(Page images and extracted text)
______

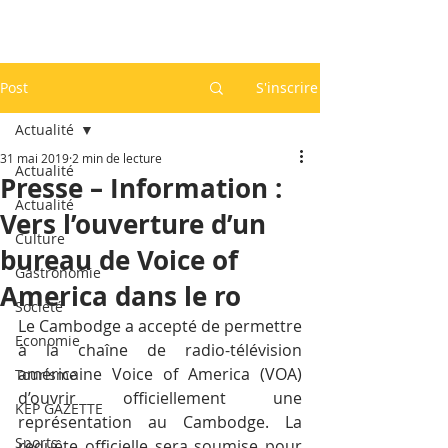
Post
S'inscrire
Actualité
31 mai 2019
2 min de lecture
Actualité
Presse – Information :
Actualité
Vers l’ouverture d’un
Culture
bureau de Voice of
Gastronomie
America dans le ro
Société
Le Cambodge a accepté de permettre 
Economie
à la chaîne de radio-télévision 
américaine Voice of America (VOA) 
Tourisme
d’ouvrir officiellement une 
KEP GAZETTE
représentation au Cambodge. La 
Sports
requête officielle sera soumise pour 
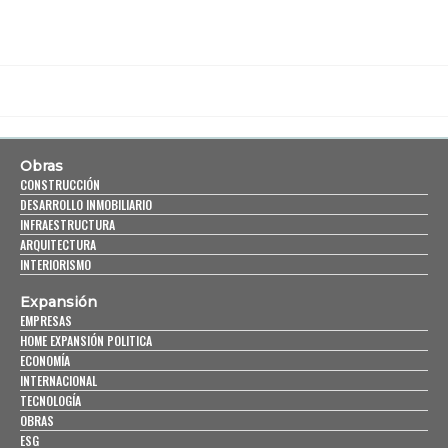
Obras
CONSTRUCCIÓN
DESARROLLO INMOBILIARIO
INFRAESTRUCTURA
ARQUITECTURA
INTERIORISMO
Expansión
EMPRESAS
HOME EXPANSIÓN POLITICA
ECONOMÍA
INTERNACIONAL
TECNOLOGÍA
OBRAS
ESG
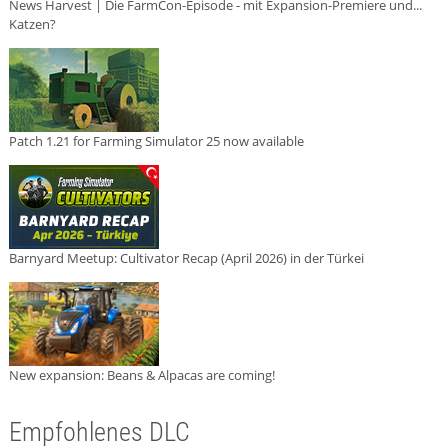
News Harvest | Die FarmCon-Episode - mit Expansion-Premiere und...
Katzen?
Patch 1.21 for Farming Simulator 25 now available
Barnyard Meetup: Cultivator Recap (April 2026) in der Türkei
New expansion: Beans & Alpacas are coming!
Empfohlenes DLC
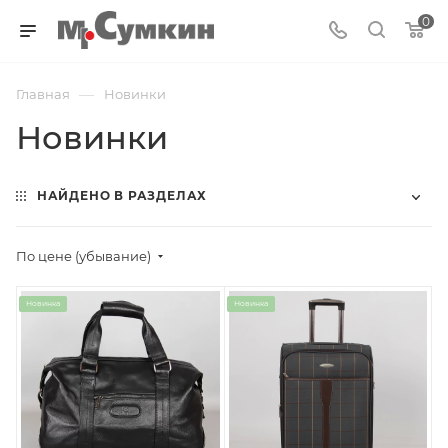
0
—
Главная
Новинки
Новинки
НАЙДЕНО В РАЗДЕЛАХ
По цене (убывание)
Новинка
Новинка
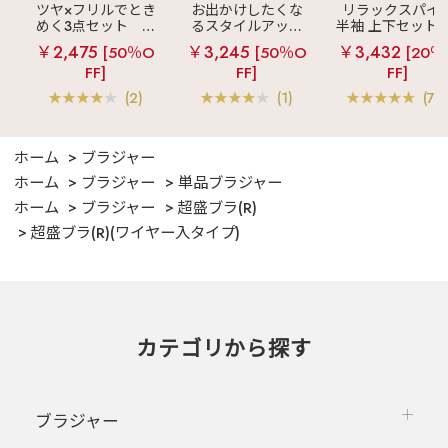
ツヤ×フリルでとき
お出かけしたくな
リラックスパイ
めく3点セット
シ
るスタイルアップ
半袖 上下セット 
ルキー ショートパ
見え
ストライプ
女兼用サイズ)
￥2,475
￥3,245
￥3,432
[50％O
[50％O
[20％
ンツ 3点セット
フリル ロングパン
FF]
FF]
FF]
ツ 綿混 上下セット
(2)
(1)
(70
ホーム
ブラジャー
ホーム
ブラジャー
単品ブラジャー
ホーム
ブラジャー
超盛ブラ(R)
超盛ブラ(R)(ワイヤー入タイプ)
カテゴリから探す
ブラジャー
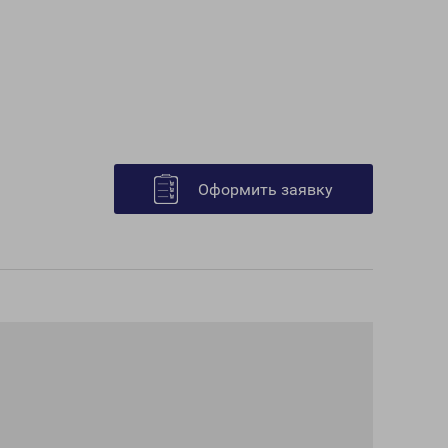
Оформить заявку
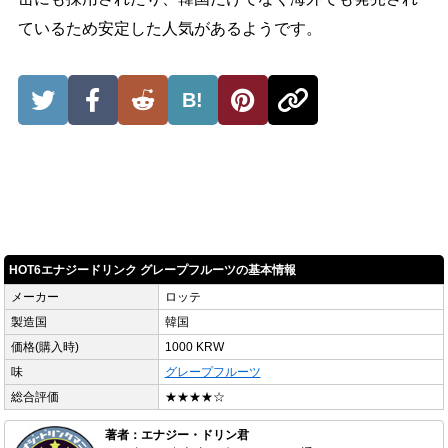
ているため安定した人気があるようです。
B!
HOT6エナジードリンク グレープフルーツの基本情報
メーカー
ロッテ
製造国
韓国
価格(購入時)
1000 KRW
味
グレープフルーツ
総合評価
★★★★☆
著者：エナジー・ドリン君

______

Work item:
Pull out all lines containing the word "America" from the entries above.

Reply:
America dans le ro
américaine Voice of America (VOA) 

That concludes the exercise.